• [WHAT IS EXPECTED]:
Repeat each record exactly, skipping the pictures.

• [DATA FOR THIS TASK]:
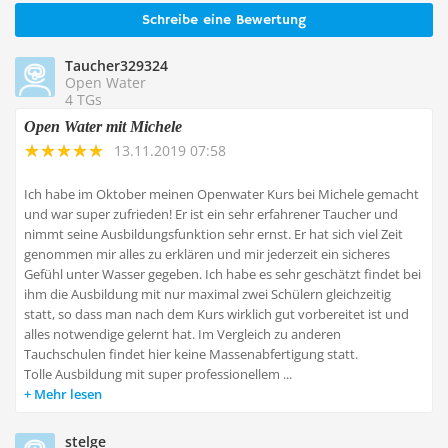
Schreibe eine Bewertung
Taucher329324
Open Water
4 TGs
Open Water mit Michele
13.11.2019 07:58
Ich habe im Oktober meinen Openwater Kurs bei Michele gemacht
und war super zufrieden! Er ist ein sehr erfahrener Taucher und
nimmt seine Ausbildungsfunktion sehr ernst. Er hat sich viel Zeit
genommen mir alles zu erklären und mir jederzeit ein sicheres
Gefühl unter Wasser gegeben. Ich habe es sehr geschätzt findet bei
ihm die Ausbildung mit nur maximal zwei Schülern gleichzeitig
statt, so dass man nach dem Kurs wirklich gut vorbereitet ist und
alles notwendige gelernt hat. Im Vergleich zu anderen
Tauchschulen findet hier keine Massenabfertigung statt.
Tolle Ausbildung mit super professionellem ...
Mehr lesen
stelge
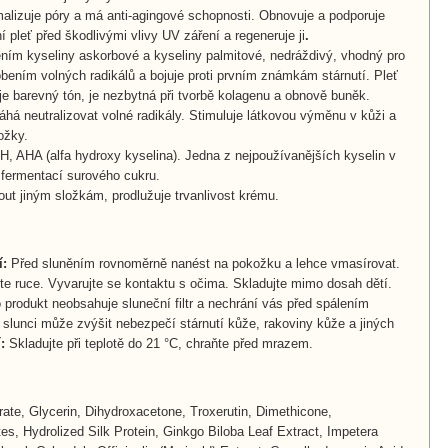
malizuje póry a má anti-agingové schopnosti. Obnovuje a podporuje
pleť před škodlivými vlivy UV záření a regeneruje ji
.
ním kyseliny askorbové a kyseliny palmitové, nedráždivý, vhodný pro
obením volných radikálů a bojuje proti prvním známkám stárnutí. Pleť
je barevný tón, je nezbytná při tvorbě kolagenu a obnově buněk.
áhá neutralizovat volné radikály. Stimuluje látkovou výměnu v kůži a
ožky.
pH, AHA (alfa hydroxy kyselina). Jedna z nejpoužívanějších kyselin v
fermentací surového cukru.
out jiným složkám, prodlužuje trvanlivost krému.
í:
Před sluněním rovnoměrně nanést na pokožku a lehce vmasírovat.
jte ruce. Vyvarujte se kontaktu s očima. Skladujte mimo dosah dětí.
 produkt neobsahuje sluneční filtr a nechrání vás před spálením
unci může zvýšit nebezpečí stárnutí kůže, rakoviny kůže a jiných
:
Skladujte při teplotě do 21 °C, chraňte před mrazem.
rate, Glycerin, Dihydroxacetone, Troxerutin, Dimethicone,
es, Hydrolized Silk Protein, Ginkgo Biloba Leaf Extract, Impetera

• [RESPONSE TO THIS TASK]:
Schreibe eine Bewertung
Taucher329324
Open Water
4 TGs
Open Water mit Michele
13.11.2019 07:58
Ich habe im Oktober meinen Openwater Kurs bei Michele gemacht
und war super zufrieden! Er ist ein sehr erfahrener Taucher und
nimmt seine Ausbildungsfunktion sehr ernst. Er hat sich viel Zeit
genommen mir alles zu erklären und mir jederzeit ein sicheres
Gefühl unter Wasser gegeben. Ich habe es sehr geschätzt findet bei
ihm die Ausbildung mit nur maximal zwei Schülern gleichzeitig
statt, so dass man nach dem Kurs wirklich gut vorbereitet ist und
alles notwendige gelernt hat. Im Vergleich zu anderen
Tauchschulen findet hier keine Massenabfertigung statt.
Tolle Ausbildung mit super professionellem ...
Mehr lesen
stelge
malizuje póry a má anti-agingové schopnosti. Obnovuje a podporuje
pleť před škodlivými vlivy UV záření a regeneruje ji
.
ním kyseliny askorbové a kyseliny palmitové, nedráždivý, vhodný pro
obením volných radikálů a bojuje proti prvním známkám stárnutí. Pleť
je barevný tón, je nezbytná při tvorbě kolagenu a obnově buněk.
áhá neutralizovat volné radikály. Stimuluje látkovou výměnu v kůži a
ožky.
pH, AHA (alfa hydroxy kyselina). Jedna z nejpoužívanějších kyselin v
fermentací surového cukru.
out jiným složkám, prodlužuje trvanlivost krému.
í:
Před sluněním rovnoměrně nanést na pokožku a lehce vmasírovat.
jte ruce. Vyvarujte se kontaktu s očima. Skladujte mimo dosah dětí.
 produkt neobsahuje sluneční filtr a nechrání vás před spálením
unci může zvýšit nebezpečí stárnutí kůže, rakoviny kůže a jiných
:
Skladujte při teplotě do 21 °C, chraňte před mrazem.
rate, Glycerin, Dihydroxacetone, Troxerutin, Dimethicone,
es, Hydrolized Silk Protein, Ginkgo Biloba Leaf Extract, Impetera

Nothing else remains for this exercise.